If Ukraine were to join the customs union, as President Yanukovych has indicated, that would open the way for close Ukrainian-Kazakh cooperation in setting agricultural commodity prices to boost profits for the agricultural sectors of both countries.
Ukraine has a vast industrial base, great iron reserves and a historic iron, steel and manufacturing industry in the Don Basin, or Donbass. But it has been starved of investment during President Yushchenko’s chaotic years of rule and through the 2008-9 global recession. It is desperate for the investment funds, as well as the oil and gas reserves, that Kazakhstan has in abundance.
For its part, Kazakhstan, with a population less than one-third of Ukraine’s, urgently needs Ukraine’s industrial experience and expertise to develop its own industrial base in accord with its “2030” 20-year grand development strategy.

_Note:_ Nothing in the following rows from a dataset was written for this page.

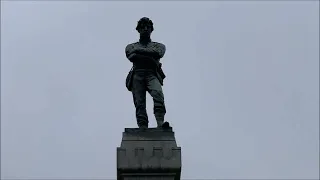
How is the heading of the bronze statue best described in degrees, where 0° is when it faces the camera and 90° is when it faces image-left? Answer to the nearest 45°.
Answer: approximately 0°
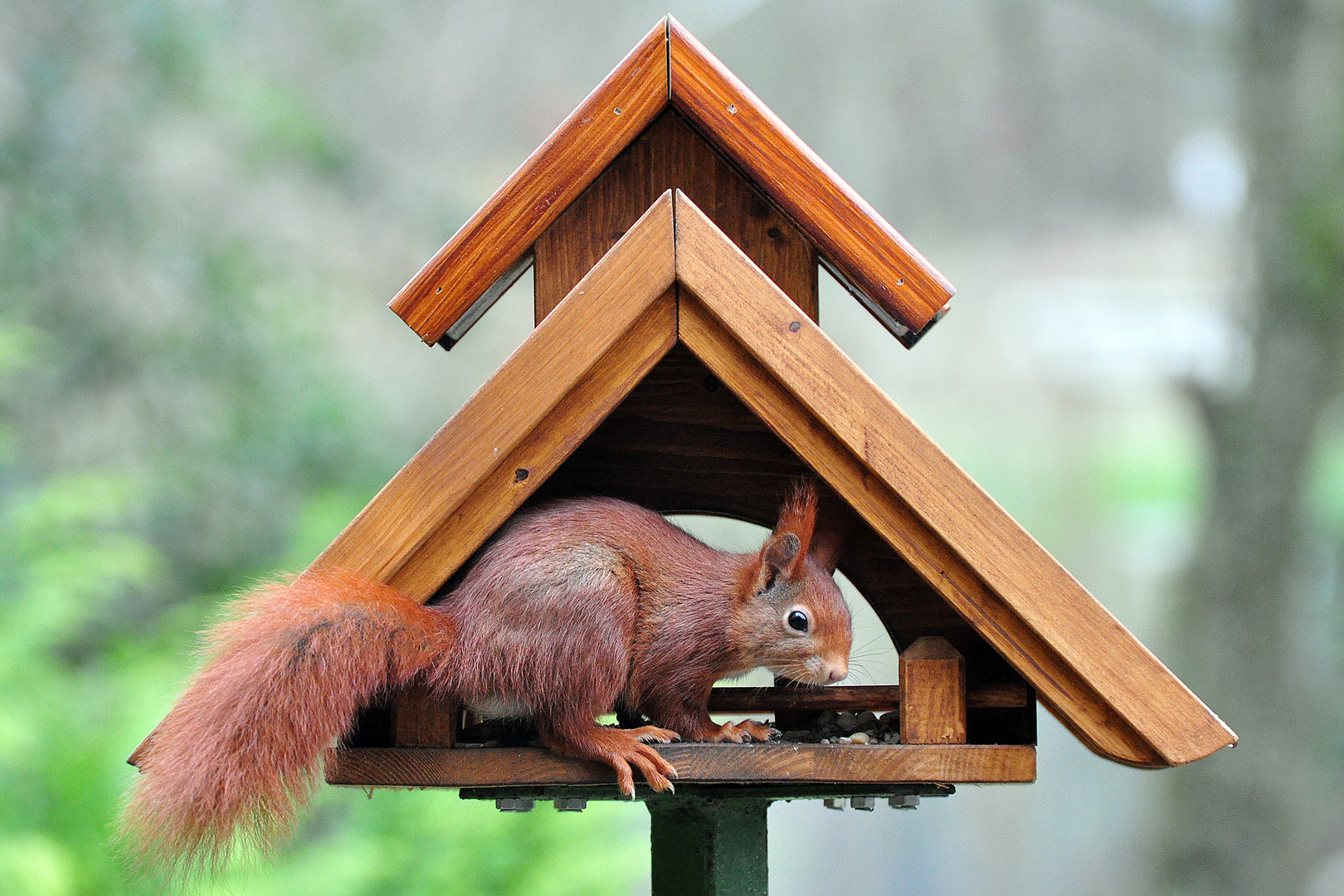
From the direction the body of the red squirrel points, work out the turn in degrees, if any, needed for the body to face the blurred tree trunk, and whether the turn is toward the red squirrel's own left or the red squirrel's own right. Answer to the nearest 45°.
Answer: approximately 45° to the red squirrel's own left

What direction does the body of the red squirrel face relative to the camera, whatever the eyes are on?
to the viewer's right
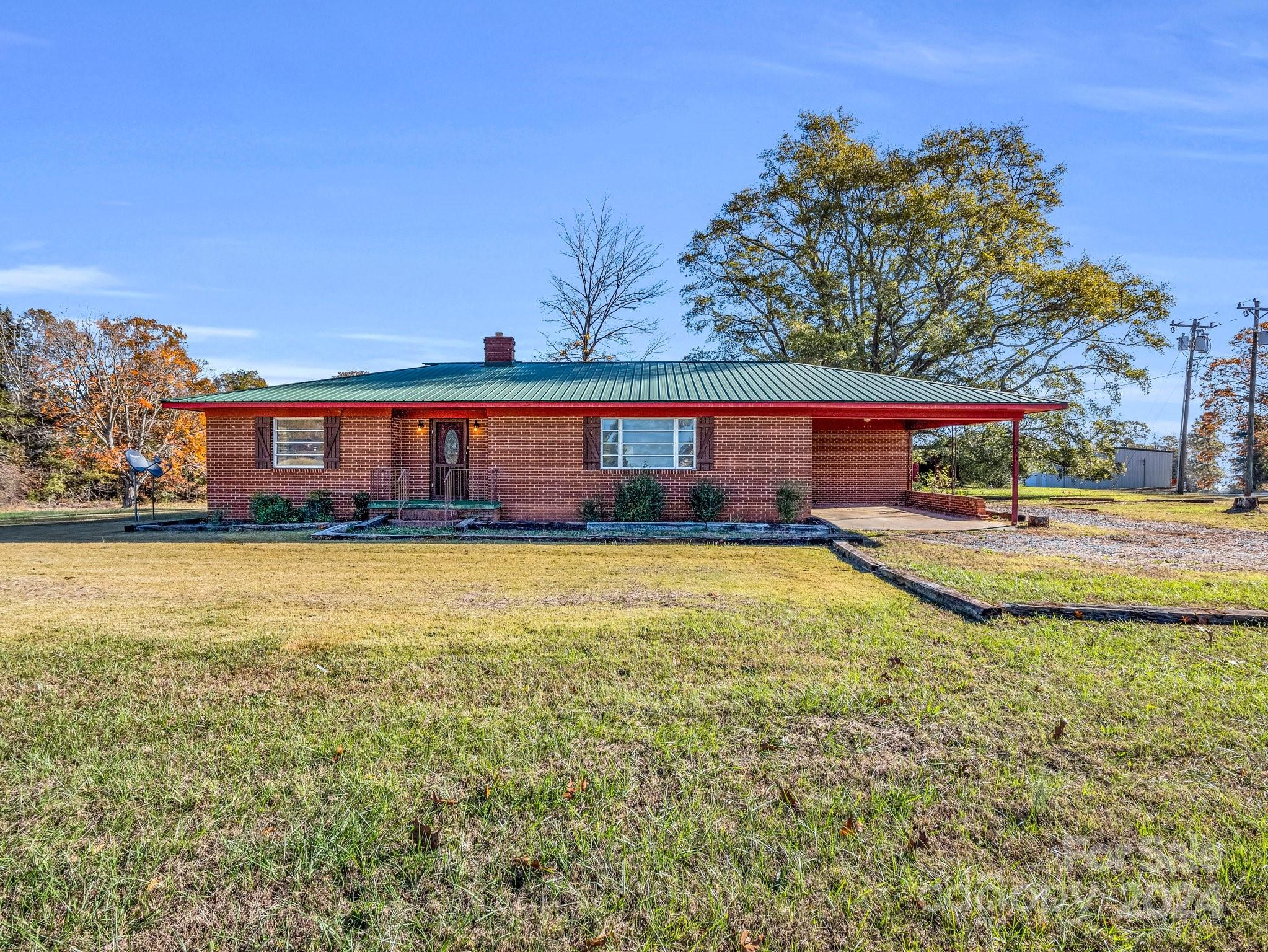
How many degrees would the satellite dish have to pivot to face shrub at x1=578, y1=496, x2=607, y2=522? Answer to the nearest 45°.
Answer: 0° — it already faces it

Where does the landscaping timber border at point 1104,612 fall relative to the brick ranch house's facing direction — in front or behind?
in front

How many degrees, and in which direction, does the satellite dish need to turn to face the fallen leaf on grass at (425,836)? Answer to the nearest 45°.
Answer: approximately 45° to its right

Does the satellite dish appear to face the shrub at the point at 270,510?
yes

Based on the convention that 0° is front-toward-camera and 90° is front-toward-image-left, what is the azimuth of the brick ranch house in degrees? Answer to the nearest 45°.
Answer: approximately 0°

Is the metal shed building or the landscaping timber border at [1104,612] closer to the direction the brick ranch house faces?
the landscaping timber border

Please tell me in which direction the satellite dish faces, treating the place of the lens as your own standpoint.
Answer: facing the viewer and to the right of the viewer
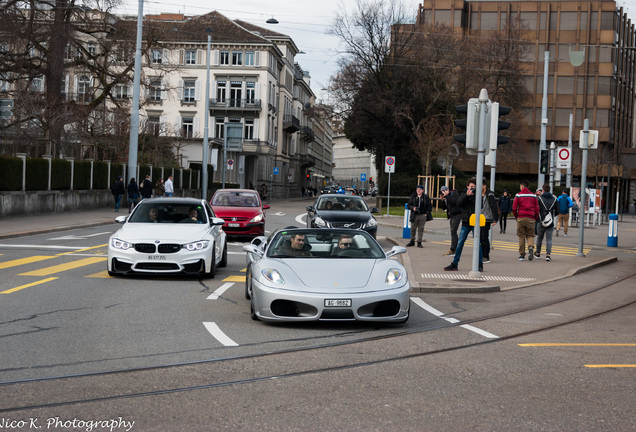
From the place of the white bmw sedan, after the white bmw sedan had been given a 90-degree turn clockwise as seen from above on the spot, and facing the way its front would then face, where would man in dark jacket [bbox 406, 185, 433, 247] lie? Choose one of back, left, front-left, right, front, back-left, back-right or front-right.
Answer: back-right

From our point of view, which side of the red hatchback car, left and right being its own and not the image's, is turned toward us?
front

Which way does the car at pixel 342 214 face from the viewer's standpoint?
toward the camera

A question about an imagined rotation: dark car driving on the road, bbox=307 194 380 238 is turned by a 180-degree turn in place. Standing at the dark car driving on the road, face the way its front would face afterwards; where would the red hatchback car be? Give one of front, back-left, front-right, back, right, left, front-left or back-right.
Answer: left

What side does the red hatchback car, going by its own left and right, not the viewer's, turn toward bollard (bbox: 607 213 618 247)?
left

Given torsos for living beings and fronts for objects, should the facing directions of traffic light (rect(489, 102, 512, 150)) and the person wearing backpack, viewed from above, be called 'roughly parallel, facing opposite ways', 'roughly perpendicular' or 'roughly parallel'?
roughly perpendicular

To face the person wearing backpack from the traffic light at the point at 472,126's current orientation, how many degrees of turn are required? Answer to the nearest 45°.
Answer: approximately 90° to its right
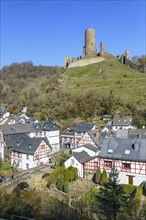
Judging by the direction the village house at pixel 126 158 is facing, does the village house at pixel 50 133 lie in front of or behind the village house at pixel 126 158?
behind

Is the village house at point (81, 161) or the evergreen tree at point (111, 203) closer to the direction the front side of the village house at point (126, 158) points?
the evergreen tree

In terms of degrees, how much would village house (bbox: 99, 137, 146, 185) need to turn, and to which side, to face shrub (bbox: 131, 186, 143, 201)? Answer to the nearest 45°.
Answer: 0° — it already faces it

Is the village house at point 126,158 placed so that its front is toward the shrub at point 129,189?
yes

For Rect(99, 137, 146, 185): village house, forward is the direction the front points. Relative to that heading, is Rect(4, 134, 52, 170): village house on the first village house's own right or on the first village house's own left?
on the first village house's own right

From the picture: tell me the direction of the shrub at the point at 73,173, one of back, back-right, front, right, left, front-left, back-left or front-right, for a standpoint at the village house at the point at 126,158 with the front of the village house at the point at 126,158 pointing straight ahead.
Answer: right

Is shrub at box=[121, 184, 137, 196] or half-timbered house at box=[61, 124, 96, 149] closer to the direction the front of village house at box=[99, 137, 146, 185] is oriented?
the shrub

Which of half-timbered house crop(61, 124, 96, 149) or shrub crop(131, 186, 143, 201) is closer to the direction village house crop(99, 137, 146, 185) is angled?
the shrub

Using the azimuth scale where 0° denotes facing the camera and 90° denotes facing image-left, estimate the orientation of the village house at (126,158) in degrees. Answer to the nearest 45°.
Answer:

Both countries have huge areas of agricultural land that are potentially among the most profitable in the world. But they both suffered from catastrophic mismanagement during the Soviet era, and in the chaotic period of the loss of their Soviet markets during the collapse of communism.
Therefore, both countries are natural partners in their efforts to rebuild their agricultural sectors to world exporting standards and to scales comparable to Australia, Canada and Argentina.
Already, international analysts see Kazakhstan and Ukraine as the two potential powerhouse economies of the “near abroad” of former Soviet Eurasia. Their growing partnership in energy development, transportation and agriculture could prove to be among the most important dynamics in Eurasian economic growth in the 21st century.